すぐに目を合わさないことの次に考え出したことは、赤ちゃんにおもちゃを渡すことである。親と会話をしている間に赤ちゃんが次第に落ち着いてくると、好奇心を表に出しキョロキョロあたりを見回すようになる。この様なタイミングで親と会話を続けながらおもちゃを渡す。おもちゃとして僕が愛用しているのは紙切れである。紙はどこでも必ず手に入るので使いやすい。そのままそっと差し出すこともあるが、赤ちゃんの前でビリビリと小さな短冊に切って見せたり、息を吹きかけて揺らしたり、丸めて小さな玉を作ったりして赤ちゃんが一層興味を持てるようにする。知らない人の前で激しく泣くので困るということは人見知りが始まっているわけで、おおよそ生後半年を超えている。この時期を過ぎるとかなり自由にものを手にとって遊べるようになる。従って、紙切れに興味を持てば積極的に手に取ろうとしだす。1歳の誕生日が近くなれば丸めた紙を指先でつまんだり、薄い紙を両手でそれぞれつまんで引っ張ったりもする。こうやって遊ばせることで赤ちゃんを安心させられるだけではなく、手先の器用さを中心に運動機能の評価を同時に行うことができる。
かなり落ち着いていた赤ちゃんでも、実際に触ったり聴診器をあてたりしだすとやおら泣き始めることがよくある。
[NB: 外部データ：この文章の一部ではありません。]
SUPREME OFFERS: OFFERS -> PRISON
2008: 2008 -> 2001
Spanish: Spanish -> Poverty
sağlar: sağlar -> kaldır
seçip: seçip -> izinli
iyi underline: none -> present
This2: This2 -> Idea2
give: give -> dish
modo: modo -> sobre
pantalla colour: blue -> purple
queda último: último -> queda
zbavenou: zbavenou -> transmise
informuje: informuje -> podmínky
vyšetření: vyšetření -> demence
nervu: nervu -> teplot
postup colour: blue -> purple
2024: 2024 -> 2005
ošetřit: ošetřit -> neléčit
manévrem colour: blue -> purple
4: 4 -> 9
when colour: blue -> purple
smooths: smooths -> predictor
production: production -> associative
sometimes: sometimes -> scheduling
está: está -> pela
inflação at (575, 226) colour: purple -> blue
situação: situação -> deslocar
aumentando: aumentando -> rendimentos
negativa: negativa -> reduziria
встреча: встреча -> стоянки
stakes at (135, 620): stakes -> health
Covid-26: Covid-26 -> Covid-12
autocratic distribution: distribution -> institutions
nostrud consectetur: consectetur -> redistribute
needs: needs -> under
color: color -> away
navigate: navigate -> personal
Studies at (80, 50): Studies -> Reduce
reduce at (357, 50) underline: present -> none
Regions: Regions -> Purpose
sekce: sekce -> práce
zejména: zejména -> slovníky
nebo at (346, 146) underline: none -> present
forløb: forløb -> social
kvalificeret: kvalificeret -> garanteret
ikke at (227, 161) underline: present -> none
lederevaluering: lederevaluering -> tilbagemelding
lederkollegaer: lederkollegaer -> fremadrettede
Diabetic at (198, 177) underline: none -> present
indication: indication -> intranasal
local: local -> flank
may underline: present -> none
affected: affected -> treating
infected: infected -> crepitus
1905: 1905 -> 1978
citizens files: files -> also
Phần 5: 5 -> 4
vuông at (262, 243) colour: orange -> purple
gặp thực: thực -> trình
ここでなんとかできないかとひねり出したのが、診察直前に診察道具で遊ばせる方法である。特に使いやすいのは聴診器である。赤ちゃんの前でぶらぶらと振り子のように振り注目を引きつけた上で「はい、どうぞ」とベル(聴診器の先にある、体に当てる部分)を差し出すと、多くの乳児はベルを手に取ろうとする。しばらく触らせた上で「ちょうだい」と手を伸ばすと、1歳に近い赤ちゃんであれば返してくれることが多い。こうやって聴診器に慣れた後だと無事に聴診を開始できることが多い。ここまで来ればお腹を触ったり、手足を触ったり、打鍵器で膝や足首を叩いたりと、無事に診察が進められることが多いのである。
僕は方法を「考える」ことで、乳児との付き合い方が随分上手くなった。しかし、何も考えずにすっと赤ちゃんを抱き上げるタイプの人と比べると膨大な時間を費やしたことになるし、それでもなお赤ちゃんとの間に壁のない人のレベルには至っていない。例外的な反応を示す赤ちゃんがいれば咄嗟にうまい対応ができないことも多い。また、もっとうまい方法があるのかもしれないが、一度やり方を決めてしまうとなかなか新しいアプローチを取り入れることができない。ひょっとしたら上記の方法の何かがむしろ僕と赤ちゃんの距離を縮めることの障害になっていたとしても、そこに気付くことができない。癪に触ることには、躊躇うことなく赤ちゃんを抱き上げるタイプの人達は僕の苦労なんて気付きもしないのである。全くもって、赤ちゃんと良好な関係を築くことは赤子の手をひねるようにはいかないのである。このように書いていくと、似たような話があることに思い当たる。自閉症を伴う人達が社会に入り暮らしていく苦労というのはこういうことなのかもしれない。